Als ich nach dem Schultag nach Hause kam, plumpste ich sofort auf das Sofa und ließ mein durchschnittliches Zeugnis, dass mich auch nicht wirklich aufheiterte, auf den Boden fallen. Ich hatte einfach keine Kraft mehr, irgendetwas anderes zu tun, als herumzusitzen. In Gedanken malte ich mir bereits aus, wie sich jemand anderes Aksel schnappte. Das war doch einfach nur ungerecht, da zeigte man schon mal etwas Engagement und dann war es ganz umsonst. Ich zog meine Beine an und legte meinen Kopf auf meine Knie. Wahrscheinlich sah ich aus, wie das Selbstmitleid in Person.

»Hey, Tobi!«, hörte ich meinen Vater rufen.

Als Antwort murrte ich ein undefinierbares Geräusch zurück. Danach sagte er nichts mehr, doch ich hörte, wie er sich mir näherte und sich schließlich neben mich setzte. Ganz sanft strich er mir über den Rücken. Ich hob meinen Kopf und sah ihn an, wie er mir aufmunternd zulächelte. Schließlich seufzte ich und lehnte mich an seine Schulter, froh, jemanden bei mir zu haben.

»Er war einfach nicht da!«, meckerte ich sofort los.

»Und was willst du jetzt machen?«, fragte mein Vater mich.
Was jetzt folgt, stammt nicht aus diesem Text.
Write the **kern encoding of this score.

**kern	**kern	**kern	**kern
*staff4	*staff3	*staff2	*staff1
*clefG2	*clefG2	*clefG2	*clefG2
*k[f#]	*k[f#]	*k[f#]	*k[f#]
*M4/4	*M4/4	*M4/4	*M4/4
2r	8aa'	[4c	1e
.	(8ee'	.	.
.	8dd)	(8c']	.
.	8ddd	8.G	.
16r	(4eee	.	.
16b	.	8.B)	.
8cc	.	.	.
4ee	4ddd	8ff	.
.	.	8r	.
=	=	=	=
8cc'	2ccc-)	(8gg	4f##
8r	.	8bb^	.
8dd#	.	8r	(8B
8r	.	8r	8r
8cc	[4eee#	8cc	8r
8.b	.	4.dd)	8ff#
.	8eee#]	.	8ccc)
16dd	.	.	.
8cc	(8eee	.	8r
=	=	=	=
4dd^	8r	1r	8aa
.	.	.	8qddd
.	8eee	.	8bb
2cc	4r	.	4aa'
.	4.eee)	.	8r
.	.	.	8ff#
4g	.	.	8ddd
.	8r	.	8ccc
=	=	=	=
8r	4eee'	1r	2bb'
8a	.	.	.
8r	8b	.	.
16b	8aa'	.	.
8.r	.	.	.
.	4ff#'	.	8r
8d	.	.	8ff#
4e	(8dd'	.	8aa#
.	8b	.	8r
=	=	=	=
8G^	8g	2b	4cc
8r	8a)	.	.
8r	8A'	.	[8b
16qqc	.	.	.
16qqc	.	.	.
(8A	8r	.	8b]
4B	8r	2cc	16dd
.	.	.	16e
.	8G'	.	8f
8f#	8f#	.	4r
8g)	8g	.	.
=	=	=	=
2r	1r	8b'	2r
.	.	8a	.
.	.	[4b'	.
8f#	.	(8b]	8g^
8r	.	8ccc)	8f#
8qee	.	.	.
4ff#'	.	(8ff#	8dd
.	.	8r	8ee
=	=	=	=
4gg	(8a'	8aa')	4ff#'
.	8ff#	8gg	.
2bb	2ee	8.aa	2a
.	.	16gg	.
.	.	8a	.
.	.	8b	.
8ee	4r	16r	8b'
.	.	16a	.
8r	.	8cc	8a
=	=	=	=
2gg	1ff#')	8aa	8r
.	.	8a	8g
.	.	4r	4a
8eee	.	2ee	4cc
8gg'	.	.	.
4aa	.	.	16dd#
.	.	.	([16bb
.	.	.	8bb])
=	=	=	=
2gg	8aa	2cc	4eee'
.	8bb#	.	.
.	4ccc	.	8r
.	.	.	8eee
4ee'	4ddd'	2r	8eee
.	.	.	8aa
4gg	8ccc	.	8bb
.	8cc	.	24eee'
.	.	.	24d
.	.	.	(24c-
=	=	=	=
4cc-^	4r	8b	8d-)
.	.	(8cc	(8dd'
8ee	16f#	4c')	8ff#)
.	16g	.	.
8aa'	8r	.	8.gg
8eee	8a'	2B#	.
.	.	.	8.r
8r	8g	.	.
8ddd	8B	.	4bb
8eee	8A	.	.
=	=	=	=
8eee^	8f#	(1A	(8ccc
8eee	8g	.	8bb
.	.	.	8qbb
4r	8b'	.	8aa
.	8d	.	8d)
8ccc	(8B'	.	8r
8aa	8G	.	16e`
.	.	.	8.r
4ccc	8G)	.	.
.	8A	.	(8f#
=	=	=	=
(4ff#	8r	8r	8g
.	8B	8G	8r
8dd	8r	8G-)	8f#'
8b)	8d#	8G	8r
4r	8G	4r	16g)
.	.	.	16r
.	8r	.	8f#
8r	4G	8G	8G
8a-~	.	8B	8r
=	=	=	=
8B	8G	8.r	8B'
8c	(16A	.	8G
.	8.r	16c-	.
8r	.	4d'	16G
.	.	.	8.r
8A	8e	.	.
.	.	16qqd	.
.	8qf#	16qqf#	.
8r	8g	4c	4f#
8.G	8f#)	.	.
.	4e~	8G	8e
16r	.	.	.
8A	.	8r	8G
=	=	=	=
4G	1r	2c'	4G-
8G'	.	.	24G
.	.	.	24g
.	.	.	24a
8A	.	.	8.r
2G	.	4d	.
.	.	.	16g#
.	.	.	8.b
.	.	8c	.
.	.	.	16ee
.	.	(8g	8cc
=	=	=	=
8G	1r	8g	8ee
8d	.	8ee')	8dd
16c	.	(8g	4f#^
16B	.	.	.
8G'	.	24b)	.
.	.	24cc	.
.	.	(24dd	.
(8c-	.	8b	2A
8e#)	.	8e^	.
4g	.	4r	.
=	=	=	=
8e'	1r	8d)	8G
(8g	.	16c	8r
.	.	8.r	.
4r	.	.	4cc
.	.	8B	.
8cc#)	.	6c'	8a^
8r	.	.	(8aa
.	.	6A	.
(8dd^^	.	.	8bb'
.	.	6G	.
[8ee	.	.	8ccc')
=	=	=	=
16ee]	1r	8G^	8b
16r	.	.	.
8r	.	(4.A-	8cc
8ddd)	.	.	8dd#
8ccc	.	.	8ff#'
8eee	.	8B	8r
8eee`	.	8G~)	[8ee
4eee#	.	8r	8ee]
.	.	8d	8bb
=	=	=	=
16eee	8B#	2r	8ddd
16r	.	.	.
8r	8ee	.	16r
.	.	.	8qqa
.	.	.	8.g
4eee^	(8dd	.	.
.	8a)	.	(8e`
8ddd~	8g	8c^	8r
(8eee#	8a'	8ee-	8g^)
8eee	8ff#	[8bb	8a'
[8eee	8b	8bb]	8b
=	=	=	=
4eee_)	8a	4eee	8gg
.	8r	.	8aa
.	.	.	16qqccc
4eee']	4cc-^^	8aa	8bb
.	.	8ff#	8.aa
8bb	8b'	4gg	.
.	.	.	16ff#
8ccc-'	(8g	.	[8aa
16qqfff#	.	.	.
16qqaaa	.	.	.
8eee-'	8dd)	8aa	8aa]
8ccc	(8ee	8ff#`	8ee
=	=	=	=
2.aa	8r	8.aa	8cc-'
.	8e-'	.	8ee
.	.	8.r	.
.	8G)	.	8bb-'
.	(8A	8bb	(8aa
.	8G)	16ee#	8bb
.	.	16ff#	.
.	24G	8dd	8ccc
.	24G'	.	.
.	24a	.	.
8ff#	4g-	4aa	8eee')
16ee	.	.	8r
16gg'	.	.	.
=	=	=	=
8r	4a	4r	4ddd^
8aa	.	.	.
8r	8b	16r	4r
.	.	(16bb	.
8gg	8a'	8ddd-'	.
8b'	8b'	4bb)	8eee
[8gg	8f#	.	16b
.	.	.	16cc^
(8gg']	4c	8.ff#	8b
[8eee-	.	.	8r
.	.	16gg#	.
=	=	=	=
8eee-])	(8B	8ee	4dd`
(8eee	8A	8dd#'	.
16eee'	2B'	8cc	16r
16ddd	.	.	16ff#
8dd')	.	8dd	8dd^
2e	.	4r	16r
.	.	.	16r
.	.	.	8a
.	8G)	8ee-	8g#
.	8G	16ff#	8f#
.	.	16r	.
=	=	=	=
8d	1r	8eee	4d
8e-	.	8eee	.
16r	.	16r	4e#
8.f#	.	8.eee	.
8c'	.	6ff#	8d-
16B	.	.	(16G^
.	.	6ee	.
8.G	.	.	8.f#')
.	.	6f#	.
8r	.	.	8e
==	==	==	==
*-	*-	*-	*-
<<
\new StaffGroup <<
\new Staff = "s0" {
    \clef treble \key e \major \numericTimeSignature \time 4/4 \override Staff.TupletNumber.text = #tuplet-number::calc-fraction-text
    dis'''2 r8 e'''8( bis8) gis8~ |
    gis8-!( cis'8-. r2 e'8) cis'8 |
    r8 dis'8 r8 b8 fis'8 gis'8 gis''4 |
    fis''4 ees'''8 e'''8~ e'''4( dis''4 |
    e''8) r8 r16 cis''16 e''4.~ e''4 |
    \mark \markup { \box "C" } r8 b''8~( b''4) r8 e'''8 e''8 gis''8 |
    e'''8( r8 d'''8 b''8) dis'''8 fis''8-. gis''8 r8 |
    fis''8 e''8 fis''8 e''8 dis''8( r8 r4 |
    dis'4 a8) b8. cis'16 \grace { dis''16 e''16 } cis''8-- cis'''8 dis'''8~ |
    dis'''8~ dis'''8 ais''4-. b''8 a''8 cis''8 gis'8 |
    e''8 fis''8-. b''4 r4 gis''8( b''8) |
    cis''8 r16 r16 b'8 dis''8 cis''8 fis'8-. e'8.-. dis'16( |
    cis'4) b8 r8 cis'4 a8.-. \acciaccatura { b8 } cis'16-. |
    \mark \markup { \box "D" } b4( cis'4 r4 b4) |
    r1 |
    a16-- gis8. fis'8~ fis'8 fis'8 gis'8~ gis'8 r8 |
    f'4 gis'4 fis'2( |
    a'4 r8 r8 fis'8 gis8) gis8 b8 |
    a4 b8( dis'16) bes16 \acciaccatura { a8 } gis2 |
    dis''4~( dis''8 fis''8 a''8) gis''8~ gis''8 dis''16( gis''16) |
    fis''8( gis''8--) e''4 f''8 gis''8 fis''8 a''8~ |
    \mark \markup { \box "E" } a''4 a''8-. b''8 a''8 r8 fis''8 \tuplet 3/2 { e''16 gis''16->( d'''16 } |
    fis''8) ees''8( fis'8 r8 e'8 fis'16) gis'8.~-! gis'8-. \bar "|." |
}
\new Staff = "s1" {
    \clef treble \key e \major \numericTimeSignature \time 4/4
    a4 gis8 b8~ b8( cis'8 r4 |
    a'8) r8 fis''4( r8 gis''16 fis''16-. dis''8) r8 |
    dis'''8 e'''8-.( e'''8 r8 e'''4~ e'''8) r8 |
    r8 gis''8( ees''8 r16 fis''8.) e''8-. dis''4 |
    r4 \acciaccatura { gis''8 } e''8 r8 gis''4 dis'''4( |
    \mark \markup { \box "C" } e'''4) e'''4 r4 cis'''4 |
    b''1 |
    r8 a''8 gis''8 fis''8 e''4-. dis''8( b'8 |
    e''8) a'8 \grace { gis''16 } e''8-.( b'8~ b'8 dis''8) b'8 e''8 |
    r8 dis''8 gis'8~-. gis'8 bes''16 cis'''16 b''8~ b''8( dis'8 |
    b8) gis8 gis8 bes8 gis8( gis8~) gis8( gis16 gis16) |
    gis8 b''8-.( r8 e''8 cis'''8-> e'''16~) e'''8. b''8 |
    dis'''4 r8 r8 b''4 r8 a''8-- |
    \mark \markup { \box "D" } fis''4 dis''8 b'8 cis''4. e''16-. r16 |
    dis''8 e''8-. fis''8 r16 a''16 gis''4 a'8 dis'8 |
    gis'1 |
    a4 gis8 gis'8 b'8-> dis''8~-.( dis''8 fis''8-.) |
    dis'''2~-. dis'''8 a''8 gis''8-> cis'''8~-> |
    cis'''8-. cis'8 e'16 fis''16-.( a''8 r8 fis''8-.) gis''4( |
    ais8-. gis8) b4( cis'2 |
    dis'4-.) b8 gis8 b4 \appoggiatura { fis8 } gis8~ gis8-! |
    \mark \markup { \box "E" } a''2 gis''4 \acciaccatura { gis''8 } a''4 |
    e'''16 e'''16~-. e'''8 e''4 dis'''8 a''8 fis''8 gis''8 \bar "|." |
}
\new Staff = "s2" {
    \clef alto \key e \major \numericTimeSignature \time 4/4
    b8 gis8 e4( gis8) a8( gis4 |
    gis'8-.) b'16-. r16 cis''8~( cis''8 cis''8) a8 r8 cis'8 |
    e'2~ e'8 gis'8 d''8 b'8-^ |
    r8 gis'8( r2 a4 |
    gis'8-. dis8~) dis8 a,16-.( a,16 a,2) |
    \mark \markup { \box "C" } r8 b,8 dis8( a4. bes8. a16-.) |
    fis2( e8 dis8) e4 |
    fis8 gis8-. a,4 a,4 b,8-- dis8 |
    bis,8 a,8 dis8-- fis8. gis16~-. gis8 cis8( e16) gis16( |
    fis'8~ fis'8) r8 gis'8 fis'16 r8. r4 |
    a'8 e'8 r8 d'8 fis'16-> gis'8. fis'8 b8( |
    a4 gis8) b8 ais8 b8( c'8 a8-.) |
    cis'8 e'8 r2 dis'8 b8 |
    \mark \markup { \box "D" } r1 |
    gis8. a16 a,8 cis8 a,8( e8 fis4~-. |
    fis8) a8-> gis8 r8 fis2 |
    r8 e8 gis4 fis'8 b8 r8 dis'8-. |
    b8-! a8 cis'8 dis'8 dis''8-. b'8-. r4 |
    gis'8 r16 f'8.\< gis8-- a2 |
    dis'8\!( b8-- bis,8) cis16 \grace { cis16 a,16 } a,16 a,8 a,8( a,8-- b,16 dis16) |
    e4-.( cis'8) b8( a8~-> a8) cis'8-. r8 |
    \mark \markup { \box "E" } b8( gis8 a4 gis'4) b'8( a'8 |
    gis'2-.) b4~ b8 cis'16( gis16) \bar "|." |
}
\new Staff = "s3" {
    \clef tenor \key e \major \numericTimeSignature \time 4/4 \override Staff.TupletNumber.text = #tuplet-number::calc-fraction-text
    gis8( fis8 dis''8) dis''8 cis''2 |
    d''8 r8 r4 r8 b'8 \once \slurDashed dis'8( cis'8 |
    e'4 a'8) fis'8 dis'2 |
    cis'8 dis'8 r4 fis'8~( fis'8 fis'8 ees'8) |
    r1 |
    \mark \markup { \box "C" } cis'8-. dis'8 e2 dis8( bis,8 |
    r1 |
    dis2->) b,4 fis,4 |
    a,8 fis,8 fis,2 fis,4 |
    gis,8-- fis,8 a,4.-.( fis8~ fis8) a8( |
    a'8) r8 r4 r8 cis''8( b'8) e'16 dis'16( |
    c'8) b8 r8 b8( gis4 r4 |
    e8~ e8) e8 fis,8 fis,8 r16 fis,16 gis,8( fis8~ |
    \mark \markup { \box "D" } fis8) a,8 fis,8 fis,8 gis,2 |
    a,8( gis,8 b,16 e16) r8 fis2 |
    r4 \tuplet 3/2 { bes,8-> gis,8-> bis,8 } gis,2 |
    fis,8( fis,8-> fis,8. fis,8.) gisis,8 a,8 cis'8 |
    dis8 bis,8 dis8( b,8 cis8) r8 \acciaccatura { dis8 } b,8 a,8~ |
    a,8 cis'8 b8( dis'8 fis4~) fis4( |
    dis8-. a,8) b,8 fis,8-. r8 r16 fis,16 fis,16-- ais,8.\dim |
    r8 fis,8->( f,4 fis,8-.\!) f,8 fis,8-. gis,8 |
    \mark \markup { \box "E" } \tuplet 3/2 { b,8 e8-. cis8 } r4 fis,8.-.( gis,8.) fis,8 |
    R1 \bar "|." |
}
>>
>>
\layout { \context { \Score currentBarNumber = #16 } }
Ich überlegte. »Was bleibt mir denn schon anderes übrig, als die sechs Wochen abzuwarten? Ich habe keine Ahnung, wo Aksel wohnt oder ob er in den Urlaub fährt oder so. Wahrscheinlich hat er bis zum nächsten Schultag längst schon eine Freundin!«, jammerte ich aufgebracht.

Vater legte tröstend einen Arm um mich. »Weißt du, ich denk-«

Auf einmal klingelte es an der Haustür. Ich ärgerte mich etwas, in meiner Selbstmitleidphase gestört zu werden, bewegte mich aber trotzdem zum Eingang unseres Hauses. Als ich die Tür öffnete, stand David vor mir. Ich hatte ihn erst auf den zweiten Blick erkannt, da er eine normale Jeans trug. Er sah so ungewohnt normal aus, wenn er Hosen anhatte, dass ich ihn, anstatt ihn zu begrüßen, einfach nur geschockt anstarrte.

David lachte. »Ungewohnter Anblick, was?«

Ich brachte es fertig, meine Kinnlade zu schließen, und nickte. »Wieso hast du eigentlich... also...«

»...normale Sachen an?«, beendete David meinen Satz. »Bei der Party heute Abend wird sicher ziemlicher Tumult herrschen, und da dachte ich mir, ein Rock wäre eher unpraktisch.«

»Oh, du gehst auf eine Party?«, fragte ich überrascht.

David schüttelte den Kopf. »Falsch. Wir gehen auf eine Party.«

Ich blickte ihn entgeistert an. Er musste komplett den Verstand verloren haben. Ich auf einer Party? Schon eine Tasse Kaffee brachte mich halb zum Durchdrehen, wie sollte ich da Alkohol anrühren? Und dann auch noch diese fremden, aufgedrehten Leute überall. Nein, das war definitiv nichts für mich. Na gut, ich war noch nie auf einer Party und kann daher nicht genau sagen, wie es da so läuft, aber so habe ich es mir immer vorgestellt. Und wenn die Leute aus meiner Klasse über Partys redeten, waren die einzigen Beschreibungen, die ich so hörte, ›Boah, du warst so voll, Alter‹ oder ›Man, hab ich gekotzt, ey‹. Das half mir dann auch nicht sonderlich weiter.

»Ausgeschlossen«, machte ich David klar, »niemals in meinem Leben werde ich auf eine Party gehen!«

Wie aus dem Nichts tauchte mein Vater auf einmal hinter mir auf und sagte: »Also, ich halte das eigentlich für eine gute Idee. Vielleicht hilft dir das ja, deine Schüchternheit etwas zu überwinden.«

»Eben«, stimmte David ihm zu.

Es schienen sich alle gegen mich verschworen zu haben, und so gab ich klein bei. David machte den Vorschlag, mich noch etwas vorzubereiten, und ich nahm seine Hilfe dankend an. So blieb er ein paar Stunden bei mir und erzählte mir ein bisschen etwas über das Partyleben und auf was ich vorbereitet sein müsste. Er versprach mir auch noch, mich nicht aus den Augen zu lassen, wofür ich besonders dankbar war.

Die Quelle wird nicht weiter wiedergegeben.